The stage for negotiations to settle the Krishna-Godavari basin dispute is long over, says a government official
Reliance Industries Ltd (RIL) and Oil and Natural Gas Corporation (ONGC) might have to amicably settle their dispute with regard to gas flow in the Krishna-Godavari basin to prevent a long-drawn legal battle. However, a government official claimed the stage for negotiations is long over.
A draft consultant report prepared by DeGolyer and MacNaughton (D&M), jointly appointed by the firms in July 2014 for a technical evaluation, is likely to establish that the two share a gas reservoir. The firms hold adjoining blocks.
The government is expected to take a decision on a penalty on RIL or an agreement between the companies only after a final report from D&M, likely soon.
“India’s upstream regulator could appoint another panel (after D&M gives its report) to evaluate the financial impact and mitigating measures before making a final decision. This may take up to six months. But unless amicably settled, the dispute may drag on into an extended litigation,” Barclays said in a report on Friday.
The government official, however, said any agreement was possible only if RIL had not drawn the gas.
“While revenues from the disputed 12 billion cubic metres (20 per cent of output) are indeed $1.6 billion, as media articles suggest, RIL may argue for offsets for capex, royalties, profit petroleum, opex and taxes,” Barclays said.
Beside, RIL has a 60 per cent stake (in the field).
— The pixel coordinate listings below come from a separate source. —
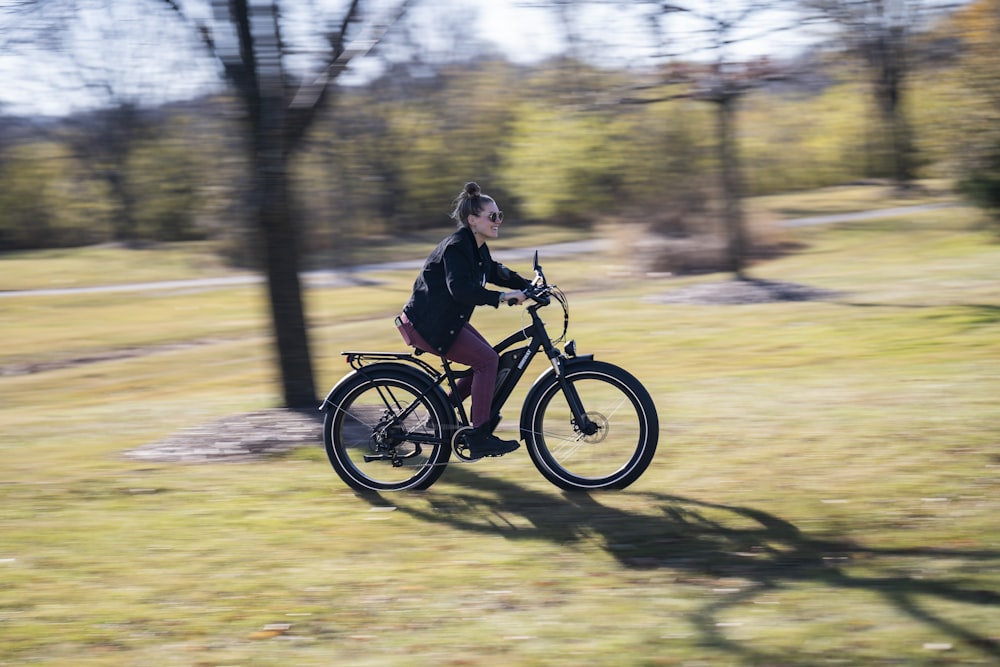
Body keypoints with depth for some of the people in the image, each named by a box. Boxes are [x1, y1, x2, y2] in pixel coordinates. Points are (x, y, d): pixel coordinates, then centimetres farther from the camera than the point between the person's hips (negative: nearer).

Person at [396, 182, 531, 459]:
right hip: (428, 324, -10)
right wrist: (501, 297, -38)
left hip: (447, 319, 10)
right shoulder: (457, 246, -21)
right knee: (487, 360, -16)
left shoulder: (477, 247, 10)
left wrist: (530, 286, 12)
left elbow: (495, 272, 24)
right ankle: (479, 437, -14)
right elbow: (460, 288, -35)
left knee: (487, 360, 7)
It had in 2011 sold 30 per cent in 22 of its exploration and production blocks, including in KG, to BP. RIL stock on BSE went down 0.31 per cent to 886.35 on Friday.
Barclays’ report came after reports suggested the consultant in its preliminary observations said some natural gas from the fields of ONGC in the Bay of Bengal might have flown into the adjoining, connected KG-D6 fields of RIL.
It is alleged that RIL had drawn 58.7 billion cubic metres of gas from the wells up to March 31, 2015, out of which 11.9 bcm may belong to ONGC. Migration of hydrocarbons is natural in connected fields, unless the parameters are monitored in production wells in the entire area.
The Delhi high court had last month disposed of an ONGC petition, asking the company to wait for six months for the government to take action on the consultant’s report.
D&M has hinted at connectivity between G-4 and KG-D6, but has so far not said anything on connectivity with KG-D5, said a person close to the development.
RIL has maintained it followed the production sharing contract and drilled all wells within its boundary. According to ONGC, RIL's D6-A5, D6-A9 and D6-A13 wells drilled close to the block boundary may be draining gas from the G-4 field, while the D6-B8 well may be draining gas from DWN-D-1 field of KG-DWN-98/2 block.
Besides, the fields D-1 and D-3 have already produced their maximum (90 per cent) and are on a decline. RIL has invested around Rs 50,000 crore (Rs 500 billion) in development of D1, D3 fields, which went into production in 2009.